Organizations are facing an increasing number of criminal threats ranging from opportunistic malware to more advanced targeted attacks. While various security technologies are available to protect organizations’ perimeters, still many breaches lead to undesired consequences such as loss of proprietary information, financial burden, and reputation defacing. Recently, endpoint monitoring agents that inspect system-level activities on user machines started to gain traction and be deployed in the industry as an additional defense layer. Their application, though, in most cases is only for forensic investigation to determine the root cause of an incident.

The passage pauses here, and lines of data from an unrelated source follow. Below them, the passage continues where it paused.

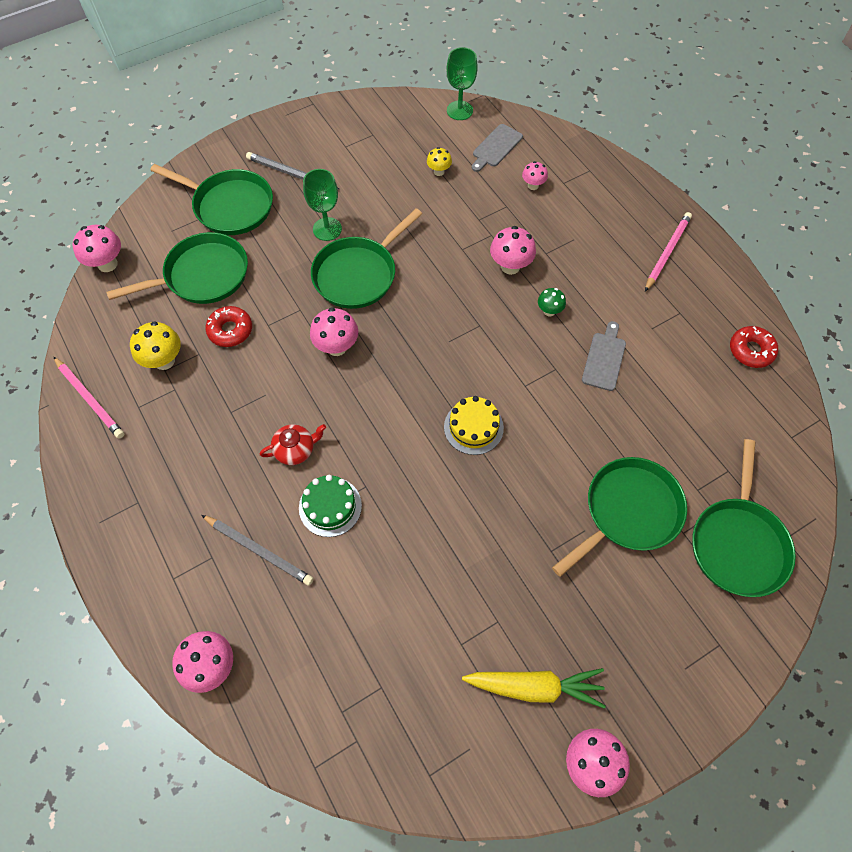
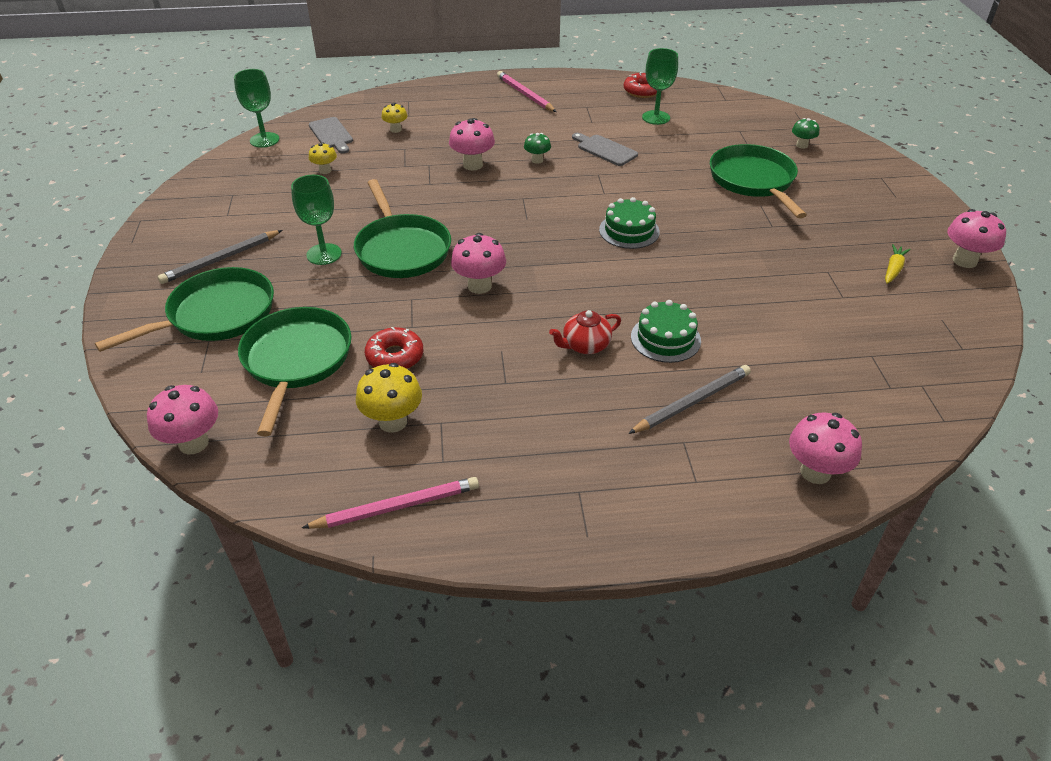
camera: 65 degrees left, 20 degrees down
red teapot [260,424,326,465] -> red teapot turned 120 degrees counterclockwise [549,310,621,354]
yellow cake [444,396,504,455] -> green cake [599,197,660,249]
yellow carrot [462,668,606,709] -> yellow carrot [885,244,911,284], size x0.53
pink mushroom [522,161,548,190] -> yellow mushroom [381,103,408,133]
green pan [692,439,796,597] -> green mushroom [792,118,819,149]
none -> green goblet [642,48,678,125]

In this paper, we demonstrate how endpoint monitoring can be proactively used for detecting and prioritizing suspicious software modules overlooked by other defenses. Compared to other environments in which host-based detection proved successful, our setting of a large enterprise introduces unique challenges, including the heterogeneous environment (users installing software of their choice), limited ground truth (small number of malicious software available for training), and coarse-grained data collection (strict requirements are imposed on agents’ performance overhead). Through applications of clustering and outlier detection algorithms, we develop techniques to identify modules with known malicious behavior, as well as modules impersonating popular benign applications. We leverage a large number of static, behavioral and contextual features in our algorithms, and new feature weighting methods that are resilient against missing attributes. The large majority of our findings are confirmed as malicious by anti-virus tools, and manual investigation in collaboration with security experts.